Primo, non prenderle. O almeno evitare autogol. Nell'ambizioso (ma ancora provvisorio) disegno del Governo di riduzione della spesa pubblica, c'è un intervento che non torna e rischia di essere controproducente per le stesse casse dello Stato: la riduzione automatica del 15% dei canoni di affitto pagati dalle amministrazioni pubbliche ai proprietari privati di immobili, contenuta nell'articolo 3 del decreto legge sulla spending review. Una norma fortemente discutibile sul piano della cultura giuridica, che per altro non è affatto detto produca il risultato sperato, una riduzione di spesa pubblica di 90 milioni.
L'abbattimento per legge del rendimento degli immobili affittati dai privati agli uffici pubblici comporterà, infatti, non soltanto una gravissima violazione di patti liberamente sottoscritti dalle parti, in virtù di una norma riesumata dall'ordinamento fascista (l'articolo 1339 del codice civile), ma rischia di produrre anche un effetto ulteriormente depressivo in un mercato immobiliare che già oggi è estremamente volatile.
Come per lo spread sui titoli d'estate di agosto, anche un fenomeno quantitativamente relativo sul mercato complessivo, come quello delle locazioni pubbliche, trasmette in questo momento segnali gravi a un mercato immobiliare pressoché bloccato. E può contribuire a produrre una più generale riduzione del valore degli immobili, anche quelli pubblici, proprio nel momento in cui il Tesoro pensa a un piano pluriennale di dismissioni con l'obiettivo di abbattere pesantemente il debito pubblico.

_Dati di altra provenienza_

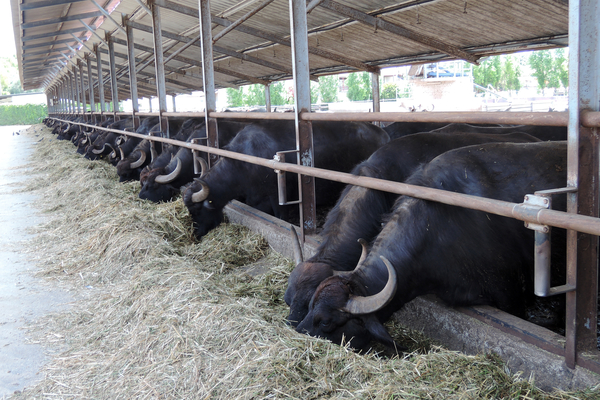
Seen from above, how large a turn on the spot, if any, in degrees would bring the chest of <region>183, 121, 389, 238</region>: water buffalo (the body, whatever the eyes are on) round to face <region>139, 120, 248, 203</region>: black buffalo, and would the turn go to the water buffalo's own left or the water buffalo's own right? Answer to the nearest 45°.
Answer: approximately 45° to the water buffalo's own right

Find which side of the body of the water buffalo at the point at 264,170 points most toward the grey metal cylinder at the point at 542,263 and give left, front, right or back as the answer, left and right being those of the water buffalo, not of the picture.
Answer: left

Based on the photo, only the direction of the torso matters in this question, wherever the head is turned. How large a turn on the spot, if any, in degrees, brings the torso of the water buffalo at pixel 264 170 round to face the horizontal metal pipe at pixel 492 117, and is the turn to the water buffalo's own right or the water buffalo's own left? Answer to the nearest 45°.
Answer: approximately 90° to the water buffalo's own left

Nessuno mette per iscritto la cifra dei beni da vendere ma recentemente il ministro Grilli ha parlato di vendita per 15-20 miliardi l'anno per più anni e ha detto che sarebbe «bellissimo» abbattere il debito di 22-23 punti percentuali, quindi quasi 500 miliardi. Anche se la cifra fosse meno della metà e si fermasse a 200 miliardi in dieci anni e calcolassimo l'effetto depressivo dei valori degli immobili non al 15-20%, ma all'1%, la riduzione dei valori immobiliari sarebbe sempre comunque di gran lunga superiore a quei 90 milioni che si pensa di incassare dalla "sporca" manovra del taglio dei canoni.
Senza parlare dello specifico segmento pubblico, dove gli immobili affittati dalle amministrazioni corrispondono a circa metà del totale degli immobili occupati. Le locazioni passive della Pa sono, infatti, secondo i dati Demanio, 10.108 contro 11.849 immobili in uso governativo. I metri quadrati occupati in affitto sono 11,3 milioni per una spesa totale di 1.215 milioni.
Tutto questo per dire che è assurdo e controproducente che un proprietario di beni contribuisca a deprimere ulteriormente il mercato in un momento difficile come questo e lo faccia infrangendo pesantemente ogni regola, in una fase in cui vuole vendere. Più corretto sarebbe scegliere la via del mercato e le sue regole, che è sempre bene rispettare.
Tanto più che una riduzione dei rendimenti e dei valori immobiliari produrrà anche solo sugli immobili privati coinvolti un secondo effetto perverso, quello della riduzione del gettito fiscale. Perché il paradosso è che questi proprietari pagano, sugli immobili vessati, le imposte sull'affitto incassato e l'Imu, che inevitabilmente si ridurranno per effetto della manovra imposta dall'articolo 3.
Sembra esserci una sola strada per evitare questo autogol dello Stato e questo scempio del diritto e del mercato. Cancellare questa norma e rendere efficiente la spesa per affitti dello Stato seguendo il percorso di una negoziazione caso per caso e generalizzata, senza escludere fette privilegiate di mercato, nel rispetto delle regole e senza scorciatoie perverse.